# [Data supplied]
------------------------
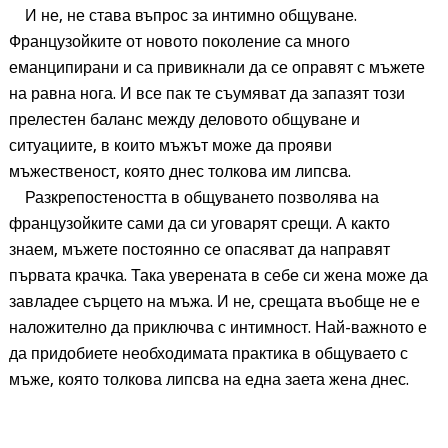
И не, не става въпрос за интимно общуване.
Французойките от новото поколение са много
еманципирани и са привикнали да се оправят с мъжете
на равна нога. И все пак те съумяват да запазят този
прелестен баланс между деловото общуване и
ситуациите, в които мъжът може да прояви
мъжественост, която днес толкова им липсва.
Разкрепостеността в общуването позволява на
французойките сами да си уговарят срещи. А както
знаем, мъжете постоянно се опасяват да направят
първата крачка. Така уверената в себе си жена може да
завладее сърцето на мъжа. И не, срещата въобще не е
наложително да приключва с интимност. Най-важното е
да придобиете необходимата практика в общуваето с
мъже, която толкова липсва на една заета жена днес.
------------------------
# [Directions for this task]
Would you return all the data exactly as given, minus the pictures?

# [Exercise answer]
И не, не става въпрос за интимно общуване.
Французойките от новото поколение са много
еманципирани и са привикнали да се оправят с мъжете
на равна нога. И все пак те съумяват да запазят този
прелестен баланс между деловото общуване и
ситуациите, в които мъжът може да прояви
мъжественост, която днес толкова им липсва.
Разкрепостеността в общуването позволява на
французойките сами да си уговарят срещи. А както
знаем, мъжете постоянно се опасяват да направят
първата крачка. Така уверената в себе си жена може да
завладее сърцето на мъжа. И не, срещата въобще не е
наложително да приключва с интимност. Най-важното е
да придобиете необходимата практика в общуваето с
мъже, която толкова липсва на една заета жена днес.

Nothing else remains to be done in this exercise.